© Борис Кауфман / РИА Новости
О реформе высшего образования сейчас говорит чуть ли не каждый – но что именно нужно реформировать? Вот лишь несколько проблем, лежащих «внутри» либо связанных с отношениями между высшей школой и государством. Низкое качество подготовки, которое не обеспечивает выпускникам вузов реального карьерного и статусного роста. Высокий уровень «морального износа» профессорско-преподавательского состава: трудно ожидать от людей, получающих на протяжении десятилетий нищенские зарплаты и вынужденных подхалтуривать (где и как только возможно), что они будут заниматься серьезными исследованиями и вкладываться в свой профессиональный рост. Низкий уровень финансирования вузов со стороны государства. Отсюда – «вынужденное предпринимательство» на всех уровнях: от торговли местами в вузах до торговли оценками за зачеты и экзамены. Отсюда же – деградация академической морали. В среднем российском вузе ни преподаватели, ни студенты особенно не скрывают, что значительная часть письменных работ – откровенный плагиат.
В основе, как принято считать, лежат проблемы финансирования. Действительно, трудно в обшарпанных аудиториях, на устаревшем лабораторном оборудовании, в напоминающих скорее ночлежки общежитиях растить будущую инженерную и научную элиту. Трудно делать это, когда кавказское долгожительство становится нормой среди преподавательского состава вузов. И выход видится многим в увеличении финансирования системы.
Но полагаю, что вливать новое вино в старые мехи – занятие непродуктивное. Да у российского государства (будем откровенны!) и нет ресурсов, чтобы увеличить объем финансирования вузов на порядок и обновить их инфраструктуру. А одним увеличением зарплаты можно изменить ситуацию, наверное, только в единичных случаях. Поэтому сначала необходима, в связи с чем сломано уже множество копий, ревизия положения дел в вузах: закрытие безусловно нежизнеспособных, реорганизация подающих признаки жизни, усиленная поддержка имеющих шансы войти в мировую элиту. Но и это не решит всех проблем.

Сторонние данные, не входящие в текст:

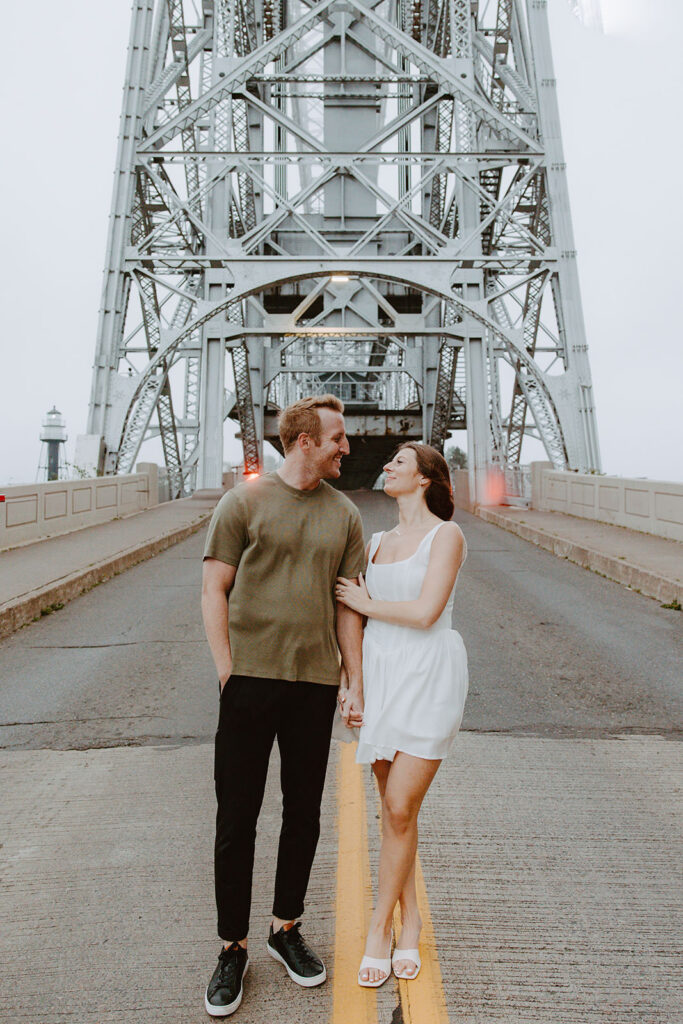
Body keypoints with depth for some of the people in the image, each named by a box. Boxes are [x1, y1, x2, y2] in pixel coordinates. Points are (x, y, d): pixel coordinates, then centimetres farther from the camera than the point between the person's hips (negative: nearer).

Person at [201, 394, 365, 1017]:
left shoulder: (344, 515, 8)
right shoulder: (245, 502, -2)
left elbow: (347, 607, 10)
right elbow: (214, 592, -2)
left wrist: (355, 684, 7)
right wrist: (228, 673, -7)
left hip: (315, 681, 3)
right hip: (250, 678, -3)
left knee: (304, 814, 14)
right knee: (237, 818, 6)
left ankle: (286, 928, 35)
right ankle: (233, 948, 25)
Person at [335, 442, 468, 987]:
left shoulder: (446, 535, -7)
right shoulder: (378, 542, 13)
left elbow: (424, 613, -17)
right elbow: (354, 608, 18)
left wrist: (365, 603, -4)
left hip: (429, 677, -6)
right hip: (381, 675, 6)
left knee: (401, 808, -3)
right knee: (394, 807, 12)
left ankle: (380, 923, 18)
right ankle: (410, 918, 29)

Та часть российской высшей школы, которая имеет шансы «сесть на колесо» уходящим в отрыв лидерам мирового образования, должна будет радикально изменить саму систему – превратиться в так называемые предпринимательские университеты. Такая трансформация университетов происходит во всем мире. Это реакция на новые условия – сокращение государственного финансирования при росте масштабов высшего образования, а также повышение требований «потребителей» (бизнеса и государства) к качеству образования и уровню научных исследований. Она позволяет при необходимости быстро менять технологии и само содержание образования, включить студентов не только в исследовательскую, но и в предпринимательскую деятельность.
Многие страны уже пошли по этому пути: в них постепенно выделяется группа университетов-лидеров, способных войти в мировую элиту, а значит, сохранить конкурентоспособность национальной образовательной системы. Назовем хотя бы близкую нам по модели организации науки и высшей школы Германию.
Типичный «предпринимательский университет» отличается вовсе не тем, что торгует дипломами оптом и в розницу, а тем, что в нем управление строится на принципах стратегического менеджмента в бизнесе. Его задача – диверсификация источников дохода, расширение доходной базы за пределы госфинансирования и поступления от платных образовательных услуг. Такой университет развивает гибкую периферию – научные парки, бизнес-инкубаторы и другие инструменты, позволяющие коммерциализировать интеллектуальный капитал. А общеуниверситетская культура ориентирована на конкуренцию, она побуждает соревноваться за дополнительное проектное финансирование, гранты и тому подобное.
Главная компетенция предпринимательского университета – он умеет решать задачи и добиваться результата, выходя за пределы имеющихся ресурсов. Важнейший «продукт» таких университетов – выпускники, способные к интеллектуальному предпринимательству, обладающие навыками генерирования нового знания и мотивированные к генерированию этого знания, а не «мерчандайзеры» и «помощники руководителя». Именно навыки производства нового знания позволяют выпускникам нарастить человеческий и социальный капитал, стать успешными на рынке труда, даже если конъюнктура меняется, одни профессии отмирают, а другие появляются.
И здесь возникают два вопроса. Способны ли ведущие российские вузы к такому изменению организационной модели и реальной практики? И не приведет ли такое изменение культуры к окончательному подавлению принципов солидарности и академической автономии, на которых традиционно основывается образовательное сообщество? Особенно – в российских условиях, где функционирование этих принципов и так уже подорвано предшествующим развитием, где дополнительное финансирование со стороны государства сопровождается чудовищным разрастанием бюрократии, разбуханием административного аппарата, не столько отслеживающего реальные достижения, сколько контролирующего, чтобы «было как в документах»? Готового ответа на эти вопросы нет. А риски – есть.